▶ _THE EXERCISE_:
Render every line of the records below as a JSON list of strings, one string per line, with blank lines skipped and the pictures omitted.

▶ _RECORDED DATA_:
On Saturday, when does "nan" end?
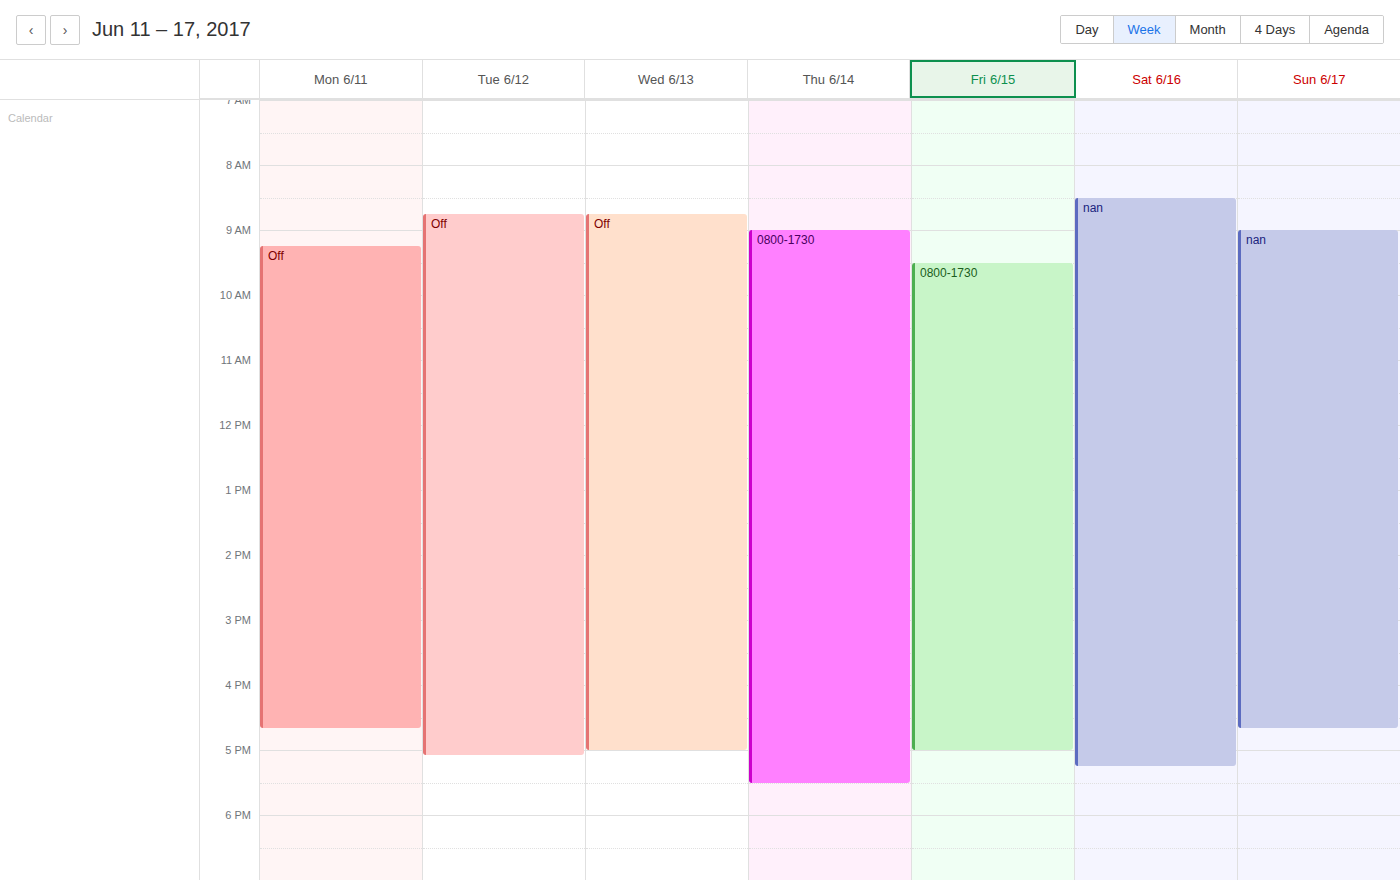
17:15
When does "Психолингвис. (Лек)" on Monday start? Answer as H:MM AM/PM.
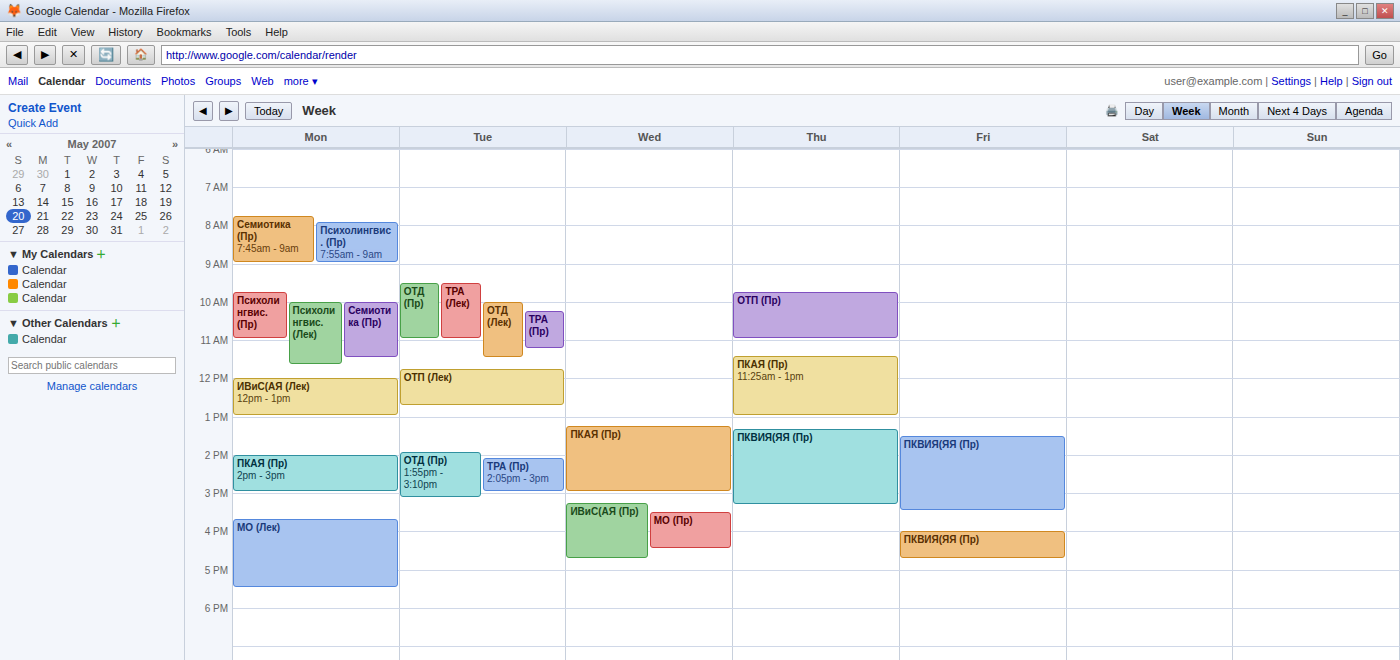
10:00 AM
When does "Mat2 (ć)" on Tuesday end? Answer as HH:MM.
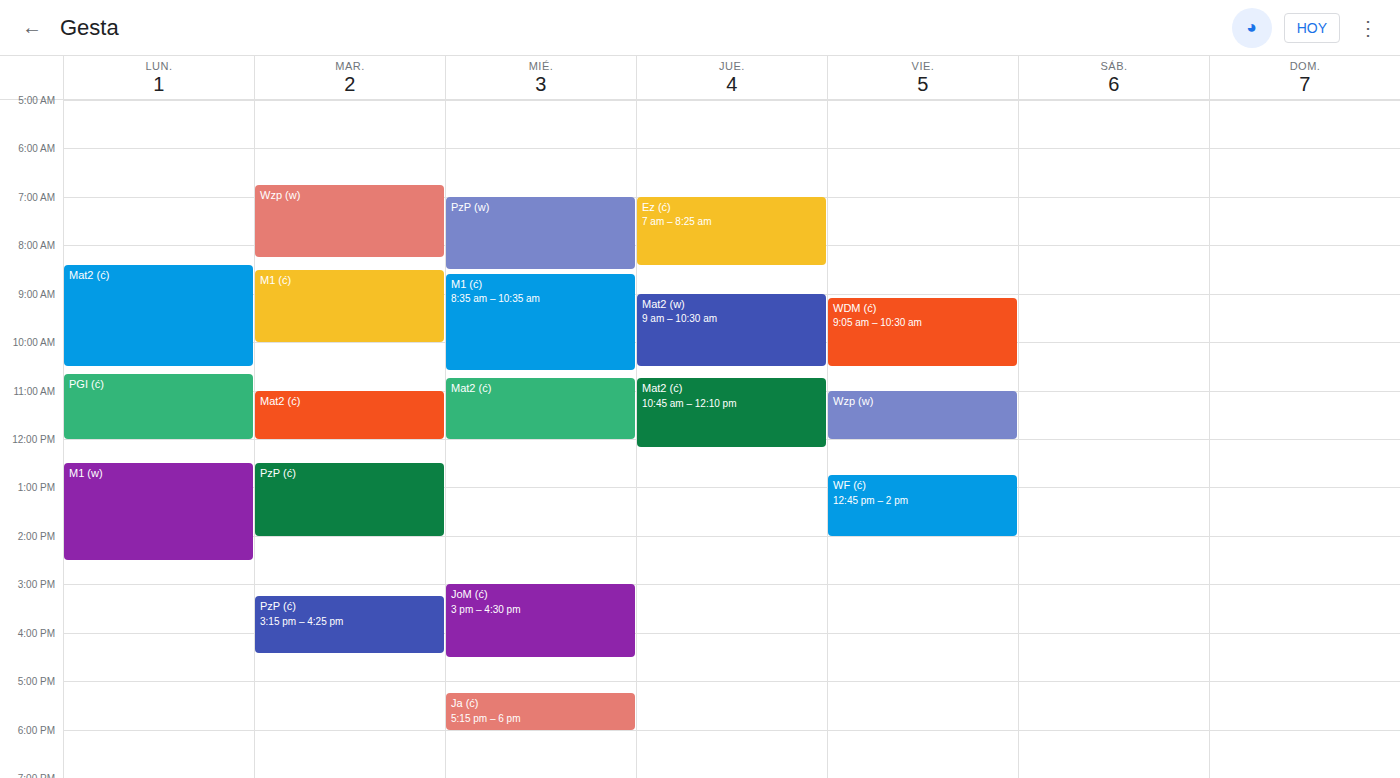
12:00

▶ _EXERCISE SOLUTION_:
[
  "On Saturday, when does \"nan\" end?",
  "17:15",
  "When does \"Психолингвис. (Лек)\" on Monday start? Answer as H:MM AM/PM.",
  "10:00 AM",
  "When does \"Mat2 (ć)\" on Tuesday end? Answer as HH:MM.",
  "12:00"
]